ERCOT estimates the peak demand to hit 77,317 megawatts, but reported in May that it has more than 91,000 megawatts.

“The ERCOT region is expected to have sufficient installed generating capacity to serve peak demands in the upcoming summer season, June-September 2022, under normal system conditions and most of the reserve capacity risk scenarios examined,” according to the report. “This SARA report includes seven risk scenarios reflecting alternative assumptions for peak demand, unplanned thermal outages and renewable generation output. The summer capacity planning reserve margin is forecasted at 22.8%, after accounting for forecasted customer demand, emergency demand reduction programs, typical unplanned outages and typical renewable output.”

However, University of Houston Energy Fellow Ed Hirs said he is not convinced, because the grid operator undercounts the total number of consumers in the state.
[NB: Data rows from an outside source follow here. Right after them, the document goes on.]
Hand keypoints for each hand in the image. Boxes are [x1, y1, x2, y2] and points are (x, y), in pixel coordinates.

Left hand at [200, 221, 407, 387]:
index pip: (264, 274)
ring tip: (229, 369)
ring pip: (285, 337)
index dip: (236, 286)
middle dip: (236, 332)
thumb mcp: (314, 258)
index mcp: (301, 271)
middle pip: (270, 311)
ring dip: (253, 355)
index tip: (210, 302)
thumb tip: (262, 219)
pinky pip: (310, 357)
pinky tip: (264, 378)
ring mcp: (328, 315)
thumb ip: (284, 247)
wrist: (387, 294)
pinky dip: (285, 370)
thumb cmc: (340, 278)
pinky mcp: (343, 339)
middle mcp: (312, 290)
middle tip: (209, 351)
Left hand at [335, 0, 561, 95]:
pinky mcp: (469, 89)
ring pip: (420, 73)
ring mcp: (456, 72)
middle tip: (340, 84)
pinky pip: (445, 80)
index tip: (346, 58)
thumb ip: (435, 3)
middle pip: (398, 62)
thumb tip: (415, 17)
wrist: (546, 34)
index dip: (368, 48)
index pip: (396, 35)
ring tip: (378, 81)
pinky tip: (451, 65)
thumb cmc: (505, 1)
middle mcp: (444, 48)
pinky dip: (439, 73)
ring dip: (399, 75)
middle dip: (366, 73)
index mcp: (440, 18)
“Since 2010, the Texas economy has grown from 1.25 trillion to 1.99 trillion last year,” Hirs told KXXV-TV. “The amount of natural gas, coal and nuclear generation on the ERCOT grid has actually shrunk during that time.”

Neil McAndrews, an Austin, Texas-based energy market consultant, said he was not surprise that the ERCOT board endorsed this staff proposal. It will, McAndrews said, “cost more and lower reliability by increasing forced outages.” He said the impact could be detrimental.

“A small understanding of the issues often results in a poor outcome,” McAndrews said in an April 29 email. “The ERCOT BOD did not understand that the command-and-control limits proposed by ERCOT flies in the face of aging generation units with increasing failure rates. They voted for limiting planned outages to some abstract number that is theoretical and not based on the risk in the supply of generation … Government intervention at its most meddlesome.”

Richmond told Austin Journal that many of the state’s thermal generators have been in service for decades and as generators age, just like a car, maintenance needs occur more frequently and are more comprehensive.

“It’s important to future reliability that these resources be able to take planned outages to prevent more catastrophic issues that could make it uneconomic to continue to operate the plant,” Richmond said. “To go back to the car analogy, an oil change and scheduled tune-up is a lot cheaper than an engine replacement.”